De-coding the character of a hacker
By K.E.D Coan, Frontiersin.org
Malicious hacking online costs the private and corporate sectors up to $575 billion annually, according to internet security firm McAfee. While security agencies seek out “ethical” hackers to help combat such attacks, little is known about the personality traits that lead people to pursue and excel at hacking. A recent study published on Frontiers in Human Neuroscience now shows that a characteristic called systemizing provides insight into what makes and motivates a hacker.
“We found a positive association between an individual’s drive to build and understand systems—called ‘systemizing’—and hacking skills and expertise,” says Dr. Elena Rusconi of the Division of Psychology at Abertay University in Dundee, UK, “In particular, we found that this drive is positively and specifically correlated with code-breaking performance.”
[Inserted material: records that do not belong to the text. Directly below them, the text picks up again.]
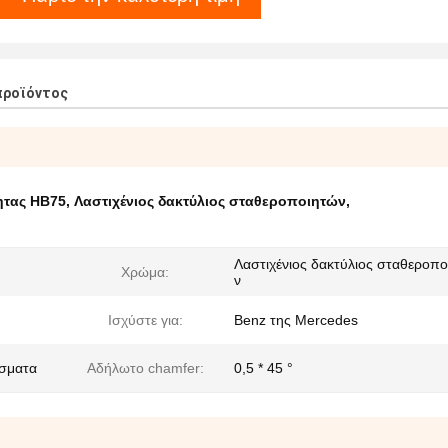
προϊόντος
ητας HB75
,
Λαστιχένιος δακτύλιος σταθεροποιητών
,
Λαστιχένιος δακτύλιος σταθεροπ
Χρώμα:
ν
Ισχύστε για:
Benz της Mercedes
άσματα
Αδήλωτο chamfer:
0,5 * 45 °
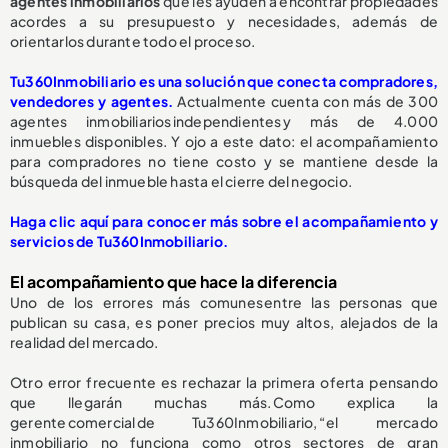
agentes inmobiliarios
que les ayuden a encontrar propiedades
acordes a su presupuesto y necesidades, además de
orientarlos durante todo el proceso.
Tu360Inmobiliario es una solución que conecta compradores,
vendedores y agentes.
Actualmente cuenta con más de 300
agentes inmobiliarios independientes y más de 4.000
inmuebles disponibles. Y ojo a este dato: el acompañamiento
para compradores no tiene costo y se mantiene desde la
búsqueda del inmueble hasta el cierre del negocio.
Haga clic aquí para conocer más sobre el acompañamiento y
servicios de Tu360Inmobiliario.
El acompañamiento que hace la diferencia
Uno de los errores más comunes entre las personas que
publican su casa, es poner precios muy altos, alejados de la
realidad del mercado.
Otro error frecuente es rechazar la primera oferta pensando
que llegarán muchas más. Como explica la
gerente comercial de Tu360Inmobiliario, “el mercado
inmobiliario no funciona como otros sectores de gran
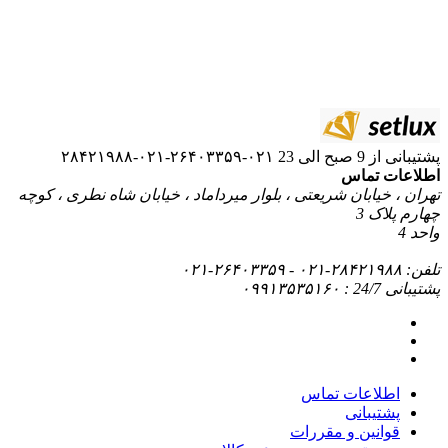
۰۲۱-۲۶۴۰۳۳۵۹-۰۲۱-۲۸۴۲۱۹۸۸
ریعتی ، بلوار میرداماد ، خیابان شاه نطری ، کوچه
ماس
قررات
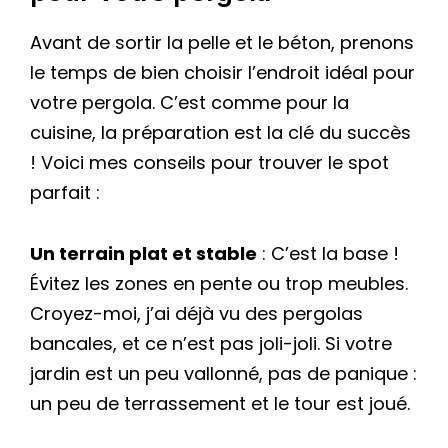
Avant de sortir la pelle et le béton, prenons
le temps de bien choisir l’endroit idéal pour
votre pergola. C’est comme pour la
cuisine, la préparation est la clé du succès
! Voici mes conseils pour trouver le spot
parfait :
Un terrain plat et stable
: C’est la base !
Évitez les zones en pente ou trop meubles.
Croyez-moi, j’ai déjà vu des pergolas
bancales, et ce n’est pas joli-joli. Si votre
jardin est un peu vallonné, pas de panique :
un peu de terrassement et le tour est joué.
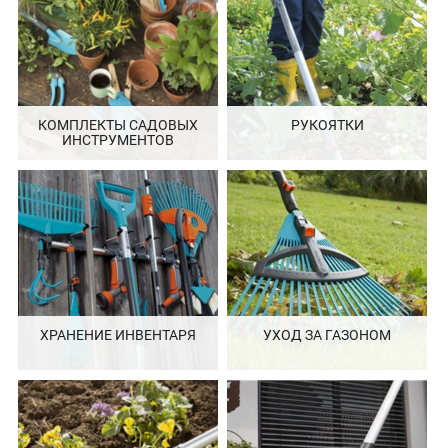
КОМПЛЕКТЫ САДОВЫХ
РУКОЯТКИ
ИНСТРУМЕНТОВ
ХРАНЕНИЕ ИНВЕНТАРЯ
УХОД ЗА ГАЗОНОМ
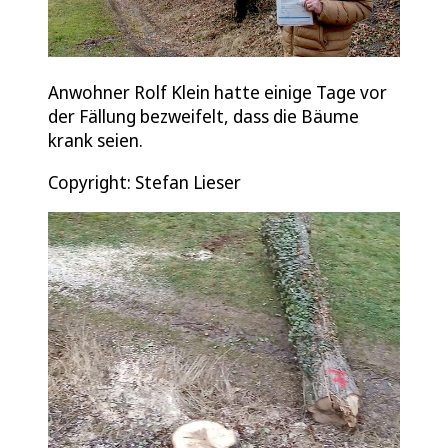
Anwohner Rolf Klein hatte einige Tage vor
der Fällung bezweifelt, dass die Bäume
krank seien.
Copyright: Stefan Lieser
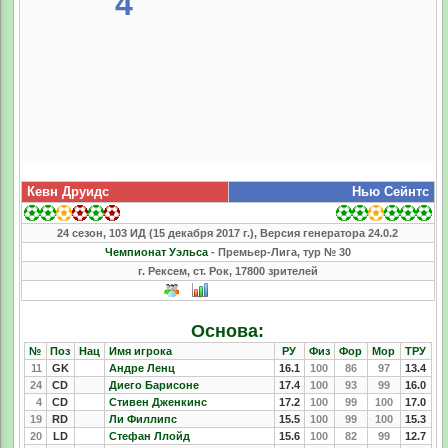
4
Кевн Друидс
Нью Сейнтс
24 сезон, 103 ИД (15 декабря 2017 г.), Версия генератора 24.0.2
Чемпионат Уэльса
- Премьер-Лига, тур № 30
г. Рексем, ст. Рок, 17800 зрителей
Основа:
№
Поз
Нац
Имя игрока
РУ
Физ
Фор
Мор
ТРУ
11
GK
Андре Ленц
16.1
100
86
97
13.4
24
CD
Диего Барисоне
17.4
100
93
99
16.0
4
CD
Стивен Дженкинс
17.2
100
99
100
17.0
19
RD
Ли Филлипс
15.5
100
99
100
15.3
20
LD
Стефан Ллойд
15.6
100
82
99
12.7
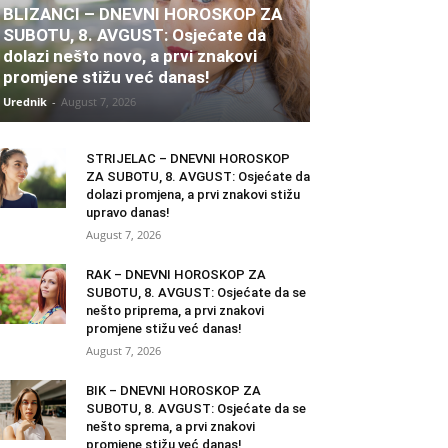
BLIZANCI – DNEVNI HOROSKOP ZA
SUBOTU, 8. AVGUST: Osjećate da
dolazi nešto novo, a prvi znakovi
promjene stižu već danas!
Urednik
-
August 7, 2026
STRIJELAC – DNEVNI HOROSKOP
ZA SUBOTU, 8. AVGUST: Osjećate da
dolazi promjena, a prvi znakovi stižu
upravo danas!
August 7, 2026
RAK – DNEVNI HOROSKOP ZA
SUBOTU, 8. AVGUST: Osjećate da se
nešto priprema, a prvi znakovi
promjene stižu već danas!
August 7, 2026
BIK – DNEVNI HOROSKOP ZA
SUBOTU, 8. AVGUST: Osjećate da se
nešto sprema, a prvi znakovi
promjene stižu već danas!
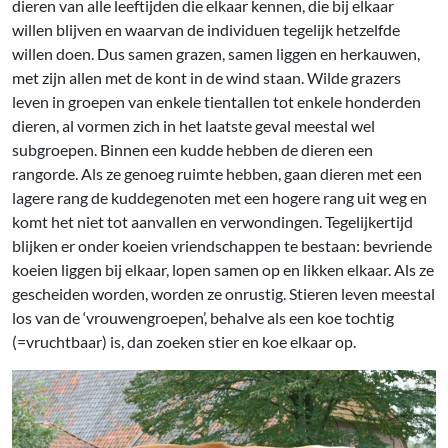
dieren van alle leeftijden die elkaar kennen, die bij elkaar
willen blijven en waarvan de individuen tegelijk hetzelfde
willen doen. Dus samen grazen, samen liggen en herkauwen,
met zijn allen met de kont in de wind staan. Wilde grazers
leven in groepen van enkele tientallen tot enkele honderden
dieren, al vormen zich in het laatste geval meestal wel
subgroepen. Binnen een kudde hebben de dieren een
rangorde. Als ze genoeg ruimte hebben, gaan dieren met een
lagere rang de kuddegenoten met een hogere rang uit weg en
komt het niet tot aanvallen en verwondingen. Tegelijkertijd
blijken er onder koeien vriendschappen te bestaan: bevriende
koeien liggen bij elkaar, lopen samen op en likken elkaar. Als ze
gescheiden worden, worden ze onrustig. Stieren leven meestal
los van de ‘vrouwengroepen’, behalve als een koe tochtig
(=vruchtbaar) is, dan zoeken stier en koe elkaar op.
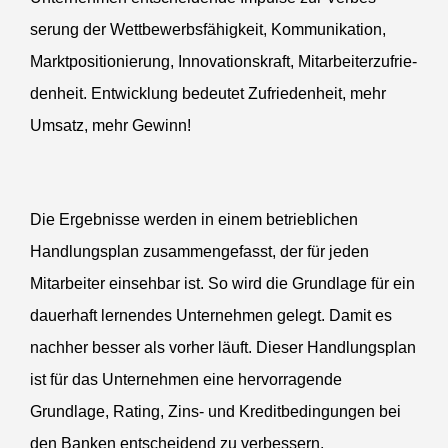
serung der Wettbewerbsfähigkeit, Kommu­ni­kation,
Markt­po­si­tio­nierung, Innova­ti­ons­kraft, Mitar­bei­ter­zu­frie­
denheit. Entwicklung bedeutet Zufrie­denheit, mehr
Umsatz, mehr Gewinn!
Die Ergeb­nisse werden in einem betrieb­lichen
Handlungsplan zusam­men­ge­fasst, der für jeden
Mitarbeiter einsehbar ist. So wird die Grundlage für ein
dauerhaft lernendes Unternehmen gelegt. Damit es
nachher besser als vorher läuft. Dieser Handlungsplan
ist für das Unternehmen eine hervor­ra­gende
Grundlage, Rating, Zins- und Kreditbedingungen bei
den Banken entscheidend zu verbessern.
In this study, Dr. Rusconi’s group found that volunteer “ethical” hackers performed far above average on a series of code-breaking challenges designed to assess their systemizing skills. According to a cognitive and behavioral survey, these hackers also self-reported characteristics that indicated a strong tendency towards systemizing.
Systemizing is also frequently associated with autism and so Rusconi additionally profiled participants for other autistic-like behaviors and skills. Although none were actually autistic, hackers self-reported higher scores for attention to detail, another autism-like trait. Interestingly, stronger systemizing scores, but not attention to detail, correlated with more skillful code-breaking. In contrast, participants with higher attention to detail performed better on a detail-oriented task such as X-ray image screening.
These results give insight into the psychology and skillset that might predispose an individual towards a variety of security professions. Such information could be used to improve training programs, job candidate profiling, and predictions of job performance. Furthermore, the finding that some autism-associated skills can benefit security operations may open new employment opportunities to autistic individuals.
“We are finding evidence that the positive traits of autism can predict better performance in security tasks,” says Rusconi. “This suggests a new way to inform personnel selection in security jobs and to improve the match between individual predispositions and job assignment.”
According to a National Autistic Society estimate, only 15% of autistic individuals have full-time employment, although many are both willing and able to work. Although it remains to be seen how well autistic people would perform in similar studies, Rusconi’s findings call for further exploration of the potential benefits of security occupations for these individuals, as well as the conditions that would best help them succeed.